Ich werfe ein überraschtes «Oh» ein.
«Genau so hab ich auch reagiert», berichtet Jeanette Krüger weiter. «Aber ich liebe mein Hubertchen, und deswegen ist es auch so dringend, Frau Doktor. Aber nicht, dass Sie glauben, wir könnten uns meine Sucht nicht leisten. Nein, Geld ist kein Thema. Mein Mann ist in der Baubranche, und Mörtel haben wir genug, wenn Sie verstehen, was ich meine.» Sie lacht schelmisch. «Hubert behauptet zwar immer, er könne gar nicht so schnell bauen, wie ich den Kies ausgebe. Am meisten stört ihn aber, dass ich die Sachen gar nicht brauche und oft nicht mal auspacke. Der Gute hat ja keine Ahnung! Bei Kaufsucht geht es ums Einkaufen und nicht ums Auspacken, richtig, Frau Doktor?»
«Mmm», brumme ich leise.
«Aber was verstehen Männer schon davon. Denen fehlt einfach das Shopping-Gen, nicht wahr? Und ich habe vermutlich ein XXL-Shopping-Gen. Aber das kann sich Hubert erst recht nicht vorstellen.»
Ein XXL-Shopping-Gen!? Hinter vorgehaltener Hand unterdrücke ich ein Kichern und schiebe schnell die nächste Frage hinterher: «Sie packen die Sachen also nicht aus, Frau Krüger?»
«Wie gesagt: Es geht ja nur ums Kaufen», erklärt Frau Krüger mit vibrierender Stimme. «Es beginnt mit dem Suchen. Nach einem neuen Kleidungsstück zum Beispiel. Da überfällt mich erst so ein leichtes Kribbeln, das sich beim Anprobieren langsam zur Euphorie steigert. An der Kasse habe ich dann so ein orgastisches Gefühl im ganzen Körper. Das hält so lange, bis ich mit der Tüte in der Hand den Laden verlasse. Aber kaum stelle ich die zu Hause ab, ist der Spaß vorbei. Und am nächsten Tag muss ich einfach wieder los. Die Sachen auszupacken wäre stinklangweilig. Oft hab ich auch schon wieder vergessen, was ich gekauft habe.»
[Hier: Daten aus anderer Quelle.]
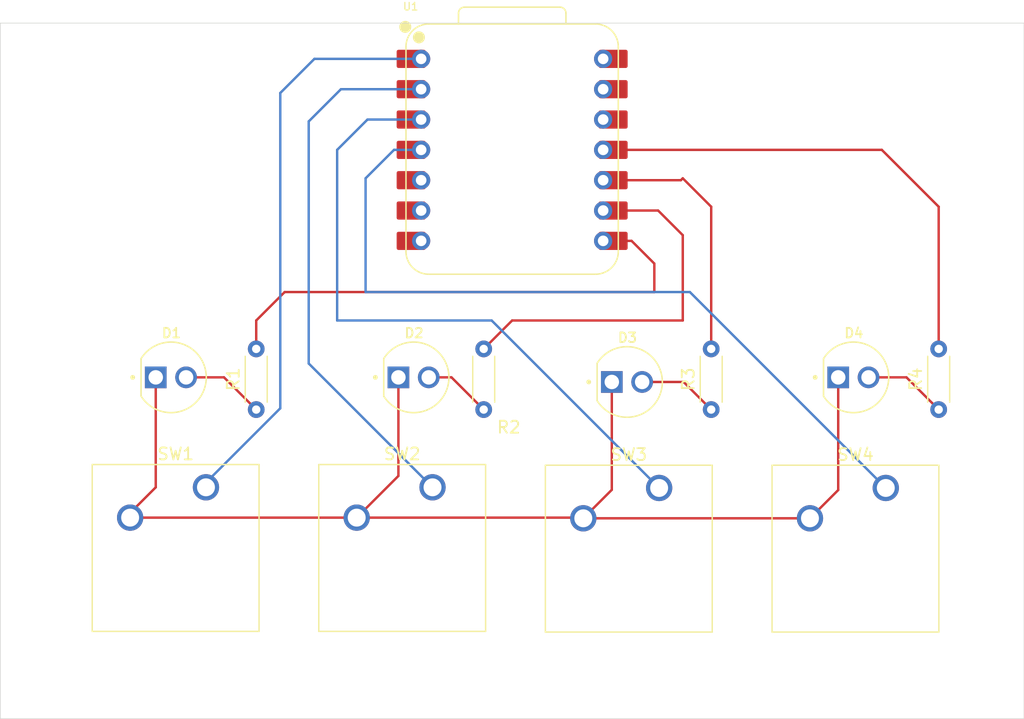
<source format=kicad_pcb>
(kicad_pcb
	(version 20241229)
	(generator "pcbnew")
	(generator_version "9.0")
	(general
		(thickness 1.6)
		(legacy_teardrops no)
	)
	(paper "A4")
	(layers
		(0 "F.Cu" signal)
		(2 "B.Cu" signal)
		(9 "F.Adhes" user "F.Adhesive")
		(11 "B.Adhes" user "B.Adhesive")
		(13 "F.Paste" user)
		(15 "B.Paste" user)
		(5 "F.SilkS" user "F.Silkscreen")
		(7 "B.SilkS" user "B.Silkscreen")
		(1 "F.Mask" user)
		(3 "B.Mask" user)
		(17 "Dwgs.User" user "User.Drawings")
		(19 "Cmts.User" user "User.Comments")
		(21 "Eco1.User" user "User.Eco1")
		(23 "Eco2.User" user "User.Eco2")
		(25 "Edge.Cuts" user)
		(27 "Margin" user)
		(31 "F.CrtYd" user "F.Courtyard")
		(29 "B.CrtYd" user "B.Courtyard")
		(35 "F.Fab" user)
		(33 "B.Fab" user)
		(39 "User.1" user)
		(41 "User.2" user)
		(43 "User.3" user)
		(45 "User.4" user)
	)
	(setup
		(pad_to_mask_clearance 0)
		(allow_soldermask_bridges_in_footprints no)
		(tenting front back)
		(pcbplotparams
			(layerselection 0x00000000_00000000_55555555_5755f5ff)
			(plot_on_all_layers_selection 0x00000000_00000000_00000000_00000000)
			(disableapertmacros no)
			(usegerberextensions no)
			(usegerberattributes yes)
			(usegerberadvancedattributes yes)
			(creategerberjobfile yes)
			(dashed_line_dash_ratio 12.000000)
			(dashed_line_gap_ratio 3.000000)
			(svgprecision 4)
			(plotframeref no)
			(mode 1)
			(useauxorigin no)
			(hpglpennumber 1)
			(hpglpenspeed 20)
			(hpglpendiameter 15.000000)
			(pdf_front_fp_property_popups yes)
			(pdf_back_fp_property_popups yes)
			(pdf_metadata yes)
			(pdf_single_document no)
			(dxfpolygonmode yes)
			(dxfimperialunits yes)
			(dxfusepcbnewfont yes)
			(psnegative no)
			(psa4output no)
			(plot_black_and_white yes)
			(sketchpadsonfab no)
			(plotpadnumbers no)
			(hidednponfab no)
			(sketchdnponfab yes)
			(crossoutdnponfab yes)
			(subtractmaskfromsilk no)
			(outputformat 1)
			(mirror no)
			(drillshape 1)
			(scaleselection 1)
			(outputdirectory "")
		)
	)
	(net 0 "")
	(net 1 "GND")
	(net 2 "Net-(D1-PadA)")
	(net 3 "Net-(D2-PadA)")
	(net 4 "Net-(D3-PadA)")
	(net 5 "LED1")
	(net 6 "LED2")
	(net 7 "LED3")
	(net 8 "button1")
	(net 9 "button2")
	(net 10 "button3")
	(net 11 "unconnected-(U1-GPIO0{slash}TX-Pad7)")
	(net 12 "unconnected-(U1-VBUS-Pad14)")
	(net 13 "unconnected-(U1-3V3-Pad12)")
	(net 14 "Net-(D4-PadA)")
	(net 15 "LED4")
	(net 16 "button4")
	(net 17 "unconnected-(U1-GPIO7{slash}SCL-Pad6)")
	(net 18 "unconnected-(U1-GPIO6{slash}SDA-Pad5)")
	(footprint "L08R5000Q1:LEDRD254W57D500H1070" (layer "F.Cu") (at 115.57 97.63125))
	(footprint "Resistor_THT:R_Axial_DIN0204_L3.6mm_D1.6mm_P5.08mm_Horizontal" (layer "F.Cu") (at 140.49375 100.33 90))
	(footprint "L08R5000Q1:LEDRD254W57D500H1070" (layer "F.Cu") (at 133.440725 98.017989))
	(footprint "Button_Switch_Keyboard:SW_Cherry_MX_1.00u_PCB" (layer "F.Cu") (at 155.114461 106.894033))
	(footprint "Button_Switch_Keyboard:SW_Cherry_MX_1.00u_PCB" (layer "F.Cu") (at 98.185419 106.83847))
	(footprint "L08R5000Q1:LEDRD254W57D500H1070" (layer "F.Cu") (at 152.4 97.63125))
	(footprint "Resistor_THT:R_Axial_DIN0204_L3.6mm_D1.6mm_P5.08mm_Horizontal" (layer "F.Cu") (at 159.54375 100.33 90))
	(footprint "Button_Switch_Keyboard:SW_Cherry_MX_1.00u_PCB" (layer "F.Cu") (at 117.1575 106.83875))
	(footprint "L08R5000Q1:LEDRD254W57D500H1070" (layer "F.Cu") (at 95.25 97.63125))
	(footprint "MX_Hotswap:XIAO-RP2040-DIP" (layer "F.Cu") (at 123.825 78.58125))
	(footprint "Button_Switch_Keyboard:SW_Cherry_MX_1.00u_PCB" (layer "F.Cu") (at 136.134241 106.894033))
	(footprint "Resistor_THT:R_Axial_DIN0204_L3.6mm_D1.6mm_P5.08mm_Horizontal" (layer "F.Cu") (at 121.44375 100.33 90))
	(footprint "Resistor_THT:R_Axial_DIN0204_L3.6mm_D1.6mm_P5.08mm_Horizontal" (layer "F.Cu") (at 102.39375 100.33 90))
	(gr_line
		(start 166.6875 126.20625)
		(end 80.9625 126.20625)
		(stroke
			(width 0.05)
			(type default)
		)
		(layer "Edge.Cuts")
		(uuid "05d59f77-2115-47cf-b1e4-ce780f5a0ac6")
	)
	(gr_line
		(start 80.9625 126.20625)
		(end 80.9625 67.967976)
		(stroke
			(width 0.05)
			(type default)
		)
		(layer "Edge.Cuts")
		(uuid "5188e18c-e766-45e3-bdf5-d6eede9b798d")
	)
	(gr_line
		(start 80.9625 67.967976)
		(end 166.6875 67.967976)
		(stroke
			(width 0.05)
			(type default)
		)
		(layer "Edge.Cuts")
		(uuid "82172c85-0b21-43b3-bf17-d4809fc1f323")
	)
	(gr_line
		(start 166.6875 67.967976)
		(end 166.6875 126.20625)
		(stroke
			(width 0.05)
			(type default)
		)
		(layer "Edge.Cuts")
		(uuid "b47aa21e-f2e4-423a-a211-dd1f9637de0c")
	)
	(segment
		(start 110.8075 109.37875)
		(end 129.728958 109.37875)
		(width 0.2)
		(layer "F.Cu")
		(net 1)
		(uuid "19a90997-0d6c-40f4-8f3e-25163badbbbb")
	)
	(segment
		(start 132.170725 107.047549)
		(end 132.170725 98.017989)
		(width 0.2)
		(layer "F.Cu")
		(net 1)
		(uuid "30c95473-d3a6-43bd-9981-76631afe8ec4")
	)
	(segment
		(start 114.3 105.88625)
		(end 114.3 97.63125)
		(width 0.2)
		(layer "F.Cu")
		(net 1)
		(uuid "4ce7ec28-c0ce-48cc-8f32-f511180bcb77")
	)
	(segment
		(start 110.8075 109.37875)
		(end 114.3 105.88625)
		(width 0.2)
		(layer "F.Cu")
		(net 1)
		(uuid "5b0e5d3a-d6aa-4656-b36d-5bf2cc96f993")
	)
	(segment
		(start 129.728958 109.37875)
		(end 129.784241 109.434033)
		(width 0.2)
		(layer "F.Cu")
		(net 1)
		(uuid "5f277015-8e1b-44e7-bb66-f084d9f4f187")
	)
	(segment
		(start 129.784241 109.434033)
		(end 148.764461 109.434033)
		(width 0.2)
		(layer "F.Cu")
		(net 1)
		(uuid "71d0dc77-1bbc-45c0-9f0f-1fd26153ad32")
	)
	(segment
		(start 91.44 109.37875)
		(end 110.8075 109.37875)
		(width 0.2)
		(layer "F.Cu")
		(net 1)
		(uuid "81c48f0b-c616-4ba6-abc9-3ad2b9bac83e")
	)
	(segment
		(start 151.13 107.068494)
		(end 151.13 97.63125)
		(width 0.2)
		(layer "F.Cu")
		(net 1)
		(uuid "b2fe8057-6d64-45c2-9dea-1e290c46402a")
	)
	(segment
		(start 129.784241 109.434033)
		(end 132.170725 107.047549)
		(width 0.2)
		(layer "F.Cu")
		(net 1)
		(uuid "baa2e899-1d62-40d1-b550-76b5e91ca591")
	)
	(segment
		(start 91.44 109.37875)
		(end 93.98 106.83875)
		(width 0.2)
		(layer "F.Cu")
		(net 1)
		(uuid "c50beb63-a3c8-4e1f-a6b9-0a702dae73d0")
	)
	(segment
		(start 93.98 106.83875)
		(end 93.98 97.63125)
		(width 0.2)
		(layer "F.Cu")
		(net 1)
		(uuid "cc6749e9-a433-4900-80ff-861872bb240f")
	)
	(segment
		(start 148.764461 109.434033)
		(end 151.13 107.068494)
		(width 0.2)
		(layer "F.Cu")
		(net 1)
		(uuid "e74a0e2f-196a-4a03-914f-1f05d4fbd274")
	)
	(segment
		(start 96.52 97.63125)
		(end 99.695 97.63125)
		(width 0.2)
		(layer "F.Cu")
		(net 2)
		(uuid "5a67cd77-39d4-4458-98a3-dd2ed82f4df4")
	)
	(segment
		(start 99.695 97.63125)
		(end 102.39375 100.33)
		(width 0.2)
		(layer "F.Cu")
		(net 2)
		(uuid "7445545e-77a9-42ac-9911-20a9c195d355")
	)
	(segment
		(start 116.84 97.63125)
		(end 118.745 97.63125)
		(width 0.2)
		(layer "F.Cu")
		(net 3)
		(uuid "73dd2109-a8b6-420b-917d-40ca7131aa1a")
	)
	(segment
		(start 118.745 97.63125)
		(end 121.44375 100.33)
		(width 0.2)
		(layer "F.Cu")
		(net 3)
		(uuid "c02a0db1-2a3d-42ca-a309-711b9c70ea39")
	)
	(segment
		(start 138.181739 98.017989)
		(end 140.49375 100.33)
		(width 0.2)
		(layer "F.Cu")
		(net 4)
		(uuid "05d89917-bf6c-4ee5-8394-a38366381d0d")
	)
	(segment
		(start 134.710725 98.017989)
		(end 138.181739 98.017989)
		(width 0.2)
		(layer "F.Cu")
		(net 4)
		(uuid "e0532fbe-92b2-4000-839a-80975292c84f")
	)
	(segment
		(start 133.82625 86.20125)
		(end 132.28 86.20125)
		(width 0.2)
		(layer "F.Cu")
		(net 5)
		(uuid "12481485-3657-4383-9c34-38e409c6b373")
	)
	(segment
		(start 135.73125 88.10625)
		(end 133.82625 86.20125)
		(width 0.2)
		(layer "F.Cu")
		(net 5)
		(uuid "2408c6c6-6852-4fcf-88f4-5165fd9eaba2")
	)
	(segment
		(start 135.73125 90.4875)
		(end 135.73125 88.10625)
		(width 0.2)
		(layer "F.Cu")
		(net 5)
		(uuid "50528185-7bd0-4bfc-b1ea-947f6ea74ee3")
	)
	(segment
		(start 102.39375 95.25)
		(end 102.39375 92.86875)
		(width 0.2)
		(layer "F.Cu")
		(net 5)
		(uuid "5bb3019e-24da-4311-9483-85891ff0e529")
	)
	(segment
		(start 104.775 90.4875)
		(end 135.73125 90.4875)
		(width 0.2)
		(layer "F.Cu")
		(net 5)
		(uuid "788f0168-2cb2-4d3d-aa84-25ad1a0f3e90")
	)
	(segment
		(start 102.39375 92.86875)
		(end 104.775 90.4875)
		(width 0.2)
		(layer "F.Cu")
		(net 5)
		(uuid "ecf9cdc6-e03f-4a82-86ba-b34dcd575969")
	)
	(segment
		(start 136.04875 83.66125)
		(end 132.28 83.66125)
		(width 0.2)
		(layer "F.Cu")
		(net 6)
		(uuid "1f4c7b9e-1ee1-41c7-94c9-ce9c3a7e521d")
	)
	(segment
		(start 121.44375 95.25)
		(end 123.825 92.86875)
		(width 0.2)
		(layer "F.Cu")
		(net 6)
		(uuid "885ee51e-91d0-4950-bbff-008efcc8b173")
	)
	(segment
		(start 138.1125 85.725)
		(end 136.04875 83.66125)
		(width 0.2)
		(layer "F.Cu")
		(net 6)
		(uuid "b1b72891-5b88-44a9-a5ef-362974db241e")
	)
	(segment
		(start 138.1125 92.86875)
		(end 138.1125 85.725)
		(width 0.2)
		(layer "F.Cu")
		(net 6)
		(uuid "bf1f0b59-87b1-4500-8fa5-09e578204494")
	)
	(segment
		(start 123.825 92.86875)
		(end 138.1125 92.86875)
		(width 0.2)
		(layer "F.Cu")
		(net 6)
		(uuid "f1018107-4642-4984-94d8-de7091b6367f")
	)
	(segment
		(start 140.49375 83.34375)
		(end 138.1125 80.9625)
		(width 0.2)
		(layer "F.Cu")
		(net 7)
		(uuid "4b5f5612-3816-4742-af4f-1fbf95997451")
	)
	(segment
		(start 137.95375 81.12125)
		(end 132.28 81.12125)
		(width 0.2)
		(layer "F.Cu")
		(net 7)
		(uuid "8422513c-9994-48b5-87fd-2364dffa63df")
	)
	(segment
		(start 138.1125 80.9625)
		(end 137.95375 81.12125)
		(width 0.2)
		(layer "F.Cu")
		(net 7)
		(uuid "9224f2b7-a35e-469c-8a7e-a4ea970dc329")
	)
	(segment
		(start 140.49375 95.25)
		(end 140.49375 83.34375)
		(width 0.2)
		(layer "F.Cu")
		(net 7)
		(uuid "eef447b4-e103-4481-86a0-d03ec5b4a4a6")
	)
	(segment
		(start 104.408274 100.220476)
		(end 104.408274 73.81875)
		(width 0.2)
		(layer "B.Cu")
		(net 8)
		(uuid "1a16cd6a-727e-40dc-93ed-a92076683a26")
	)
	(segment
		(start 104.408274 73.81875)
		(end 107.265774 70.96125)
		(width 0.2)
		(layer "B.Cu")
		(net 8)
		(uuid "35c8e46c-e8c1-43a5-9042-9b45ab9ba26f")
	)
	(segment
		(start 107.265774 70.96125)
		(end 116.205 70.96125)
		(width 0.2)
		(layer "B.Cu")
		(net 8)
		(uuid "45cfbe1f-0501-467d-ac61-38e181c550cf")
	)
	(segment
		(start 97.79 106.83875)
		(end 104.408274 100.220476)
		(width 0.2)
		(layer "B.Cu")
		(net 8)
		(uuid "bda6c16f-4750-44cc-a0ce-76186090688a")
	)
	(segment
		(start 117.1575 106.83875)
		(end 106.789524 96.470774)
		(width 0.2)
		(layer "B.Cu")
		(net 9)
		(uuid "08227edd-5025-4bee-aaa2-a44eaad4a8cc")
	)
	(segment
		(start 106.789524 96.470774)
		(end 106.789524 76.2)
		(width 0.2)
		(layer "B.Cu")
		(net 9)
		(uuid "47a8068b-cc4e-4c35-bbcc-e20a672950e6")
	)
	(segment
		(start 106.789524 76.2)
		(end 109.488274 73.50125)
		(width 0.2)
		(layer "B.Cu")
		(net 9)
		(uuid "5a9c0504-66f4-432b-8fa3-7ce6d3d40c18")
	)
	(segment
		(start 109.488274 73.50125)
		(end 116.205 73.50125)
		(width 0.2)
		(layer "B.Cu")
		(net 9)
		(uuid "fe590c67-d142-407e-99d8-848cd8e79955")
	)
	(segment
		(start 109.170774 92.86875)
		(end 109.170774 78.58125)
		(width 0.2)
		(layer "B.Cu")
		(net 10)
		(uuid "32728a69-3f87-41f0-b806-6591d1189bad")
	)
	(segment
		(start 109.170774 78.58125)
		(end 111.710774 76.04125)
		(width 0.2)
		(layer "B.Cu")
		(net 10)
		(uuid "5259d031-9564-443f-9f74-c14cff3267f3")
	)
	(segment
		(start 111.710774 76.04125)
		(end 116.205 76.04125)
		(width 0.2)
		(layer "B.Cu")
		(net 10)
		(uuid "74720e80-fdbb-4b6d-8769-ff25ce1cf804")
	)
	(segment
		(start 136.134241 106.894033)
		(end 122.108958 92.86875)
		(width 0.2)
		(layer "B.Cu")
		(net 10)
		(uuid "b7720db6-a1f6-46bc-bec9-3383d828cdb0")
	)
	(segment
		(start 122.108958 92.86875)
		(end 109.170774 92.86875)
		(width 0.2)
		(layer "B.Cu")
		(net 10)
		(uuid "f0a870ea-8df2-4460-8c66-4b3935032cfe")
	)
	(segment
		(start 153.67 97.63125)
		(end 156.845 97.63125)
		(width 0.2)
		(layer "F.Cu")
		(net 14)
		(uuid "85ac22ac-820f-422b-b03a-04643fb4252a")
	)
	(segment
		(start 156.845 97.63125)
		(end 159.54375 100.33)
		(width 0.2)
		(layer "F.Cu")
		(net 14)
		(uuid "b733bb7f-0f2e-43c4-bd0e-416c0217f7aa")
	)
	(segment
		(start 154.78125 78.58125)
		(end 132.28 78.58125)
		(width 0.2)
		(layer "F.Cu")
		(net 15)
		(uuid "624408a5-9ffa-4266-b81d-954b25a80431")
	)
	(segment
		(start 159.54375 95.25)
		(end 159.54375 83.34375)
		(width 0.2)
		(layer "F.Cu")
		(net 15)
		(uuid "a7a31920-6548-43d6-a607-dc8a78b308c2")
	)
	(segment
		(start 159.54375 83.34375)
		(end 154.78125 78.58125)
		(width 0.2)
		(layer "F.Cu")
		(net 15)
		(uuid "a7dd5341-4745-4b59-bd83-3bcc3f2594e2")
	)
	(segment
		(start 138.707928 90.4875)
		(end 111.552024 90.4875)
		(width 0.2)
		(layer "B.Cu")
		(net 16)
		(uuid "519177d4-9524-4c21-b4ba-87a9ddaf3903")
	)
	(segment
		(start 111.552024 80.9625)
		(end 113.933274 78.58125)
		(width 0.2)
		(layer "B.Cu")
		(net 16)
		(uuid "573d49c4-f9e5-43a9-a96e-b27c7def0a78")
	)
	(segment
		(start 113.933274 78.58125)
		(end 116.205 78.58125)
		(width 0.2)
		(layer "B.Cu")
		(net 16)
		(uuid "7190a7ad-6c96-4ffe-9877-21374327aa41")
	)
	(segment
		(start 111.552024 90.4875)
		(end 111.552024 80.9625)
		(width 0.2)
		(layer "B.Cu")
		(net 16)
		(uuid "ad6b6b79-4824-4c93-8126-3265bb98778d")
	)
	(segment
		(start 155.114461 106.894033)
		(end 138.707928 90.4875)
		(width 0.2)
		(layer "B.Cu")
		(net 16)
		(uuid "dbd4bf8a-7b02-47fc-97de-86cc4db130fb")
	)
	(embedded_fonts no)
)

</source>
Mist, der Fall scheint doch komplizierter als gedacht. Aber aufgeben kommt nicht in Frage. Mir wird schon noch etwas einfallen. Und im schlimmsten aller Fälle überweise ich Jeanette Krüger eben zu Tessa. Aber für heute habe ich genug von Phobien, Flugangst und Kaufsucht. Mir schwirrt der Kopf.
Erschöpft werfe ich einen Blick auf Mamas Armbanduhr und stelle entsetzt fest, dass ich langsam los muss. In einer Stunde soll ich auf der Matte liegen und Yoga unterrichten!
«Tja, die Zeit für unser Gespräch ist leider um, Frau Krüger», verkünde ich, als würde ich diesen Satz zu jeder vollen Stunde sagen.
Träge erhebt sich meine neue Patientin vom Sofa, zieht ihren Rock zurecht und fährt sich durchs kinnlange Haar. «Wann darf ich wiederkommen, Frau Doktor?»
Ich trete an den Schreibtisch und trage mit Bleistift schnell noch Bens Termin für morgen in Mamas Terminkalender ein. Nach seiner Stunde könnte ich dann wieder Jeanette therapieren. «Morgen um drei, wenn es Ihnen passt», biete ich an.
«Hervorragend! Das passt hervorragend.» Sie klingt so begeistert, als wäre es eine Verabredung zum XXL-Shoppen.
Puh! Jetzt habe ich zwei Jobs gleichzeitig. Urlaub wird das keiner. Aber für Ben nehme ich den Stress auf mich. Egal, wie lange es dauert. Ich will, dass er sich wieder an mich erinnert – und an uns als verliebtes Paar. Und ich will herausfinden, wer oder was unseren wunderschönen Abend aus seiner Erinnerung gelöscht hat.